__MATERIAL FOR THE TASK__.
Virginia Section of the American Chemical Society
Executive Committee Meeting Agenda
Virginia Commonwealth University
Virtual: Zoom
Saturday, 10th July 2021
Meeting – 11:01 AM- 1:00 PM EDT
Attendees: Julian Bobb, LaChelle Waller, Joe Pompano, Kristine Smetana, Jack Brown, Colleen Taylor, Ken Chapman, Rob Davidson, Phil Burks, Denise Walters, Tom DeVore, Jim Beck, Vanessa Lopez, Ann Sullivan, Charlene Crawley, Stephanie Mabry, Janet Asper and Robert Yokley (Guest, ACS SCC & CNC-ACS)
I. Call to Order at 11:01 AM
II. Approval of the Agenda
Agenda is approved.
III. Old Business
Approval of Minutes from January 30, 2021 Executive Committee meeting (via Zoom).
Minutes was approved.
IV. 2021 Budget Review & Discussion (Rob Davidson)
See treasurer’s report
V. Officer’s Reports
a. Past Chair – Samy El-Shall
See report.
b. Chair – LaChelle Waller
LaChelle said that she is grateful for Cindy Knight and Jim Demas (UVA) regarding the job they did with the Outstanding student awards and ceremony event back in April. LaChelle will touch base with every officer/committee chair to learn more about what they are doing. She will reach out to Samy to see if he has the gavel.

__ACTIVITY__.
Everything above from the line containing "Approval of Minutes" through the line containing "b. Chair – LaChelle Waller" must be copied exactly. Nothing outside that range belongs in the answer.

__WRITTEN RESPONSE__.
Approval of Minutes from January 30, 2021 Executive Committee meeting (via Zoom).
Minutes was approved.
IV. 2021 Budget Review & Discussion (Rob Davidson)
See treasurer’s report
V. Officer’s Reports
a. Past Chair – Samy El-Shall
See report.
b. Chair – LaChelle Waller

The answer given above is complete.